# yea....... i made my first stripe!!



## TheOriginalName (Jun 18, 2007)

Hey all.

I'm just a little excited...... i feel like shouting from the top of the world....

I had my first testing last night and i passed with flying colours and have achieved my first stripe.........yea!!

So now i'm offically half way to yellow belt (bushidokan, so white then yellow).

I've got my next testing on Wednesday night..... and if i pass i'll get to yellow belt..... 

I'm not sure if its the physical achievement or the sense of accoplishment but i feel like i'm on top of the world.

I just had to share with the world......


----------



## MA-Caver (Jun 18, 2007)

CONGRATULATIONS! Keep it up that BB is just around the corner. :uhyeah:


----------



## Emptyhand (Jun 18, 2007)

Congrats !!! That is awesome.


----------



## Drac (Jun 18, 2007)

Outstanding...Congrats...


----------



## bluemtn (Jun 18, 2007)

That's terrific!  I remember my first test...  I know for me, it was a sense of accomplishment-  I knew I could do it kind of thing.  Well done!


----------



## Lisa (Jun 18, 2007)

Congrats!  Well done!


----------



## Yeti (Jun 18, 2007)

Fantastic! Congratulations!
It's definitely a good feeling. Good luck next Wednesday! Let us know how it goes.


----------



## Kacey (Jun 18, 2007)

Congratulations!  You've taken your first step on the journey - keep us up on how it goes.


----------



## Ceicei (Jun 18, 2007)

Wonderful!  :ultracool Keep us posted of your progress!


----------



## Ryokeen (Jun 18, 2007)

I'm waiting for my first earned yellow belt.

I've obtained a yellow belt before hand, thouh I felt as though it was given to me.

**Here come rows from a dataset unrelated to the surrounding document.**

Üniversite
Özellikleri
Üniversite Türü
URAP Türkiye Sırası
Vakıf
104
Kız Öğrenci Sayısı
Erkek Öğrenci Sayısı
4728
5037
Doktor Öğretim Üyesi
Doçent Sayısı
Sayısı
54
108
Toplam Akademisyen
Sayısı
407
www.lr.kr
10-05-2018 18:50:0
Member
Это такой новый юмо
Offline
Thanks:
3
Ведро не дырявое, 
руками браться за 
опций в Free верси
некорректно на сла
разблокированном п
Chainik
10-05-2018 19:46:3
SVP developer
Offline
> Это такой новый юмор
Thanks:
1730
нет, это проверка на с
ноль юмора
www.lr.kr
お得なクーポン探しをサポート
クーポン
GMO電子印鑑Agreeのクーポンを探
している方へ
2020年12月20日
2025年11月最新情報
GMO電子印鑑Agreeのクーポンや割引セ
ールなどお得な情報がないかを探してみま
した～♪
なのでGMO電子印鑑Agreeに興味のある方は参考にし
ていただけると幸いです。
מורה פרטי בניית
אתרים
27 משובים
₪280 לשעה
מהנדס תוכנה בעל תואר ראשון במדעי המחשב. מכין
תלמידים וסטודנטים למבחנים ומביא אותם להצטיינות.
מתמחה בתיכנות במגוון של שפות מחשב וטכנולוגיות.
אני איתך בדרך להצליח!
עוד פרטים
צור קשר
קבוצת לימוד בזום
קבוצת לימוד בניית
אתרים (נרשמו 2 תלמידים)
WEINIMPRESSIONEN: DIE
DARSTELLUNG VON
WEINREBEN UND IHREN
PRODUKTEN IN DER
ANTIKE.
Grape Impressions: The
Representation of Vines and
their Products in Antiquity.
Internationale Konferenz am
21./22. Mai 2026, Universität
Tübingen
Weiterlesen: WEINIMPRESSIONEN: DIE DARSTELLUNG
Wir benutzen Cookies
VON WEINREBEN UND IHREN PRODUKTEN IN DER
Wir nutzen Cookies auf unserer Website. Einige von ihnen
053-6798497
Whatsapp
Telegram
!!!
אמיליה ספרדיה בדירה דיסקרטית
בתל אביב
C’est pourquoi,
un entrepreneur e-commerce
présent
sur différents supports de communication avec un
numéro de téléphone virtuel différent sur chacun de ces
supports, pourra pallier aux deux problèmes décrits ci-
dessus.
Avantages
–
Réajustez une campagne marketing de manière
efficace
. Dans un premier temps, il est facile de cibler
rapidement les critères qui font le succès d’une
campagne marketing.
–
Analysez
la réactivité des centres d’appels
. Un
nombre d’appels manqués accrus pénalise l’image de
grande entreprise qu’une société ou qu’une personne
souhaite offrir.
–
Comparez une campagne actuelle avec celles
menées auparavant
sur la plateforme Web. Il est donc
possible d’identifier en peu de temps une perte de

I have yet to feel good about myself as you do.

Though the first run through, it was me and my two brothers (well in our minds we're brothers) and we all obtained the belts together. Individualy.

That was a great feeling.

Though I am alone now, I know earning my yellow belt under Mr. Farnsworth will feel great!


Nice job, keep it up .
Get a good nights rest tomorrow night and practice a bit tomorrow I'm sure you'll do great


----------



## qi-tah (Jun 18, 2007)

Yay... congrads, you rock! 
	

	
	
		
		

		
			





 Good luck for Wed. night!


----------



## Hawke (Jun 18, 2007)

Woot! Woot!


----------



## mjd (Jun 19, 2007)

good job, feels good don't it, wait until you get to BB


----------



## JBrainard (Jun 19, 2007)

CONGRATULATIONS DUDE! That's very cool.


----------



## masherdong (Jun 19, 2007)

Congrats!


----------



## NDNgirl4ever (Jun 19, 2007)

Way to go!


----------



## TheOriginalName (Jun 20, 2007)

Tonight i was tested agian...... and got my second stripe!! 
YEA!!! If i was on top of the world on monday i must be on my way to the moon by now.....

I don't think my grin can get much larger!!

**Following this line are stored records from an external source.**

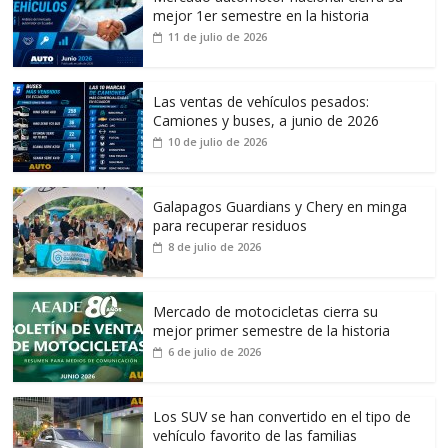
mejor 1er semestre en la historia
11 de julio de 2026
Las ventas de vehículos pesados:
Camiones y buses, a junio de 2026
10 de julio de 2026
Galapagos Guardians y Chery en minga
para recuperar residuos
8 de julio de 2026
Mercado de motocicletas cierra su
mejor primer semestre de la historia
6 de julio de 2026
Los SUV se han convertido en el tipo de
vehículo favorito de las familias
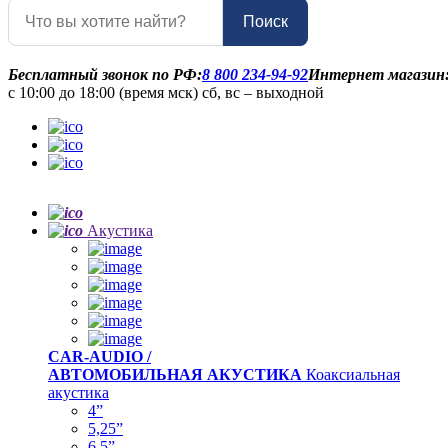
Поиск
Бесплатный звонок по РФ:
8 800 234-94-92
Интернет магазин
с 10:00 до 18:00 (время мск) сб, вс – выходной
Акустика
CAR-AUDIO /
АВТОМОБИЛЬНАЯ АКУСТИКА
Коаксиальная
акустика
4”
5,25”
6,5”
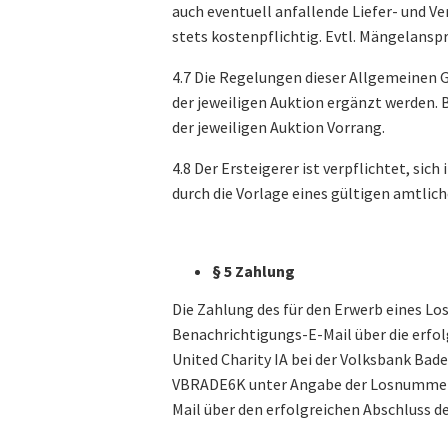
auch eventuell anfallende Liefer- und 
stets kostenpflichtig. Evtl. Mängelans
4.7 Die Regelungen dieser Allgemeinen
der jeweiligen Auktion ergänzt werden.
der jeweiligen Auktion Vorrang.
4.8 Der Ersteigerer ist verpflichtet, si
durch die Vorlage eines gültigen amtlich
§ 5 Zahlung
Die Zahlung des für den Erwerb eines L
Benachrichtigungs-E-Mail über die erfolg
United Charity IA bei der Volksbank Bad
VBRADE6K unter Angabe der Losnummer. 
Mail über den erfolgreichen Abschluss de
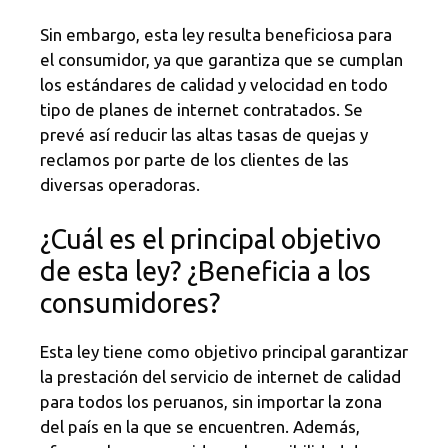
Sin embargo, esta ley resulta beneficiosa para
el consumidor, ya que garantiza que se cumplan
los estándares de calidad y velocidad en todo
tipo de planes de internet contratados. Se
prevé así reducir las altas tasas de quejas y
reclamos por parte de los clientes de las
diversas operadoras.
¿Cuál es el principal objetivo
de esta ley? ¿Beneficia a los
consumidores?
Esta ley tiene como objetivo principal garantizar
la prestación del servicio de internet de calidad
para todos los peruanos, sin importar la zona
del país en la que se encuentren. Además,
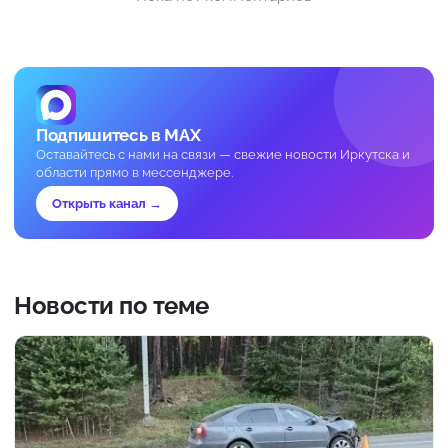
Подпишитесь в MAX
Оставайтесь с нами на связи — свежие новости Иркутска и
области прямо в мессенджере.
Открыть канал →
Новости по теме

Now i'm qualified to grade on Sunday - which i've been told is more a formality rather than a actual test...... so all going well i'll be yellow belt on Monday!!

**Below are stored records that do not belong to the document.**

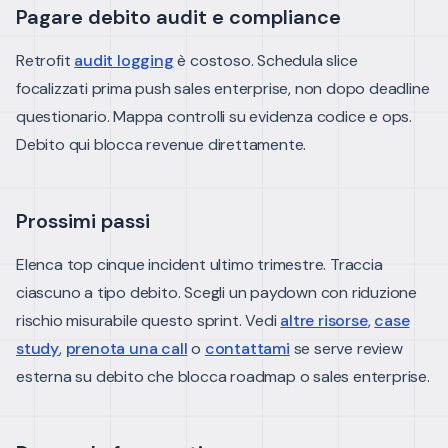
Pagare debito audit e compliance
Retrofit
audit logging
è costoso. Schedula slice
focalizzati prima push sales enterprise, non dopo deadline
questionario.
Mappa controlli su evidenza codice e ops.
Debito qui blocca revenue direttamente.
Prossimi passi
Elenca top cinque incident ultimo trimestre. Traccia
ciascuno a tipo debito. Scegli un paydown con riduzione
rischio misurabile questo sprint.
Vedi
altre risorse
,
case
study
,
prenota una call
o
contattami
se serve review
esterna su debito che blocca roadmap o sales enterprise.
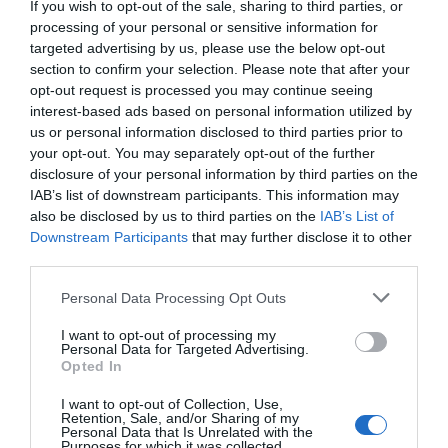
τάσης.
If you wish to opt-out of the sale, sharing to third parties, or
processing of your personal or sensitive information for
targeted advertising by us, please use the below opt-out
Η διασύνδεση των Δωδεκανήσων θα επιτρέψει τη
section to confirm your selection. Please note that after your
σταδιακή απόσυρση των ρυπογόνων και
opt-out request is processed you may continue seeing
κοστοβόρων πετρελαϊκών σταθμών
interest-based ads based on personal information utilized by
us or personal information disclosed to third parties prior to
ηλεκτροπαραγωγής που λειτουργούν μέχρι
your opt-out. You may separately opt-out of the further
σήμερα στα μη διασυνδεδεμένα νησιά.
disclosure of your personal information by third parties on the
IAB’s list of downstream participants. This information may
Η μείωση του κόστους των Υπηρεσιών Κοινής
also be disclosed by us to third parties on the
IAB’s List of
Ωφέλειας για τους καταναλωτές υπολογίζεται ότι
Downstream Participants
that may further disclose it to other
third parties.
θα ανέλθει σε έως και 3,6 δισ. ευρώ για την
περίοδο 2029 - 2053. Το έργο έχει επιλεγεί για
Personal Data Processing Opt Outs
χρηματοδότηση από το Ταμείο Απανθρακοποίησης
I want to opt-out of processing my
Νησιών.
Personal Data for Targeted Advertising.
Opted In
I want to opt-out of Collection, Use,
Retention, Sale, and/or Sharing of my
Personal Data that Is Unrelated with the
euro2day.gr
Purposes for which it was collected.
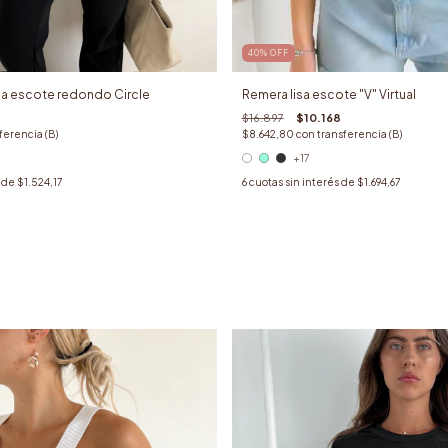
40
%
OFF
isa escote redondo Circle
Remera lisa escote "V" Virtual
$16.897
$10.168
ferencia (B)
$8.642,80
con
transferencia (B)
+17
s de
$1.524,17
6
cuotas sin interés de
$1.694,67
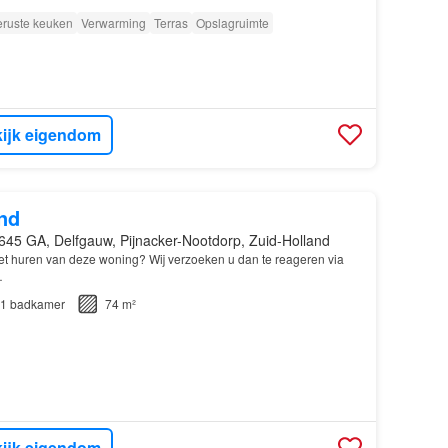
eruste keuken
Verwarming
Terras
Opslagruimte
ijk eigendom
nd
645 GA, Delfgauw, Pijnacker-Nootdorp, Zuid-Holland
het huren van deze woning? Wij verzoeken u dan te reageren via
…
1
badkamer
74 m²
ijk eigendom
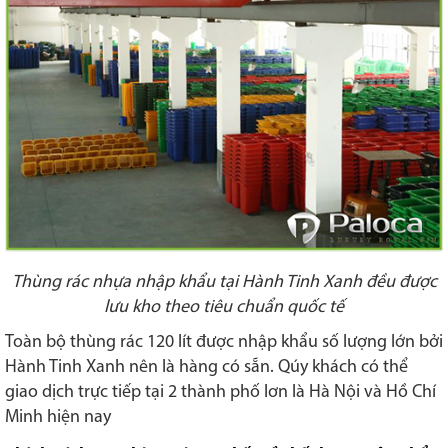
Thùng rác nhựa nhập khẩu tại Hành Tinh Xanh đều được
lưu kho theo tiêu chuẩn quốc tế
Toàn bộ thùng rác 120 lít được nhập khẩu số lượng lớn bởi
Hành Tinh Xanh nên là hàng có sẵn. Qúy khách có thể
giao dịch trực tiếp tại 2 thành phố lơn là Hà Nội và Hồ Chí
Minh hiện nay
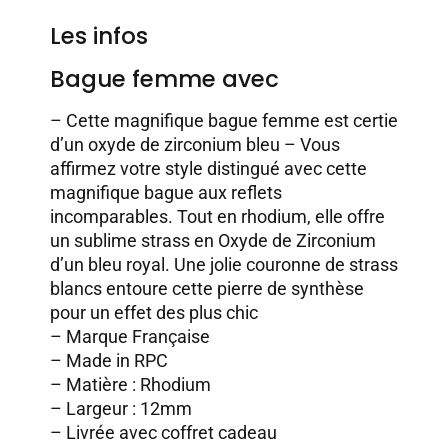
Les infos
Bague femme avec
– Cette magnifique bague femme est certie
d’un oxyde de zirconium bleu – Vous
affirmez votre style distingué avec cette
magnifique bague aux reflets
incomparables. Tout en rhodium, elle offre
un sublime strass en Oxyde de Zirconium
d’un bleu royal. Une jolie couronne de strass
blancs entoure cette pierre de synthèse
pour un effet des plus chic
– Marque Française
– Made in RPC
– Matière : Rhodium
– Largeur : 12mm
– Livrée avec coffret cadeau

So if you are reading this and don't know about taking up a MA i recon give it a go - in the matter of two months it has changed almost every aspect of my lfie, i'm fitter, happier and more at peace with myself than ever before!! And the only hard thing was taking that first step into the dojo...... its gotten easier since then!!

Thanks for all the support from everyone as well - i love the fact that this forum exists and that everyone no matter what MA is supportive and helpful!! 

YEA!!!!!

Can you tell i'm a little excited??


----------



## Origami (Aug 8, 2007)

Sincere congratulations.. After coming back to TKD after a 30 year break (I'm 55 today!) I've just gone up to yellow myself and I'm looking forward to that first stripe... my eight year old (we started him at TKD 8 months ago,) and my hubby (who can't bear to be left out of anything ;-) have both recently got up to blue.. I was griping that I'd never be able to catch them up when I had to break for 6 months due to ill health.. our master reminded me that when those two get to cho dan bo.. (the belts before black belt) they could be there for YEARS... I'll have time to catch up!...  Congratulations again - stick with it!
Lotsaluv,


----------



## Carol (Aug 8, 2007)

Origami said:


> Sincere congratulations.. After coming back to TKD after a 30 year break (I'm 55 today!) I've just gone up to yellow myself and I'm looking forward to that first stripe... my eight year old (we started him at TKD 8 months ago,) and my hubby (who can't bear to be left out of anything ;-) have both recently got up to blue.. I was griping that I'd never be able to catch them up when I had to break for 6 months due to ill health.. our master reminded me that when those two get to cho dan bo.. (the belts before black belt) they could be there for YEARS... I'll have time to catch up!...  Congratulations again - stick with it!
> Lotsaluv,



Keep at it Origami.  Remember that a Black Belt is just a White Belt that never quit!  

Congrats TheOriginalName!  Great job!!  artyon:


----------



## Bumblebee (Aug 9, 2007)

Congratulations OG Name, keep at it and you'll be black belt in no time!


----------



## Em MacIntosh (Aug 9, 2007)

Congrats!  Let's all celebrate wih push ups!  JK.  Hope you're working hard on the next step.  Best wishes!


----------



## tntma12 (Aug 10, 2007)

Congratulations!!!  That is awesome!


----------



## Ping898 (Aug 10, 2007)

Congratz!!!!!  Keep up the hard work!


----------



## IcemanSK (Aug 11, 2007)

Congrats! Nice job


----------



## Tames D (Aug 11, 2007)

Congrats.


----------



## whitetiger2001 (Sep 24, 2007)

CONGRATS
:cheers::karate::highfive:


----------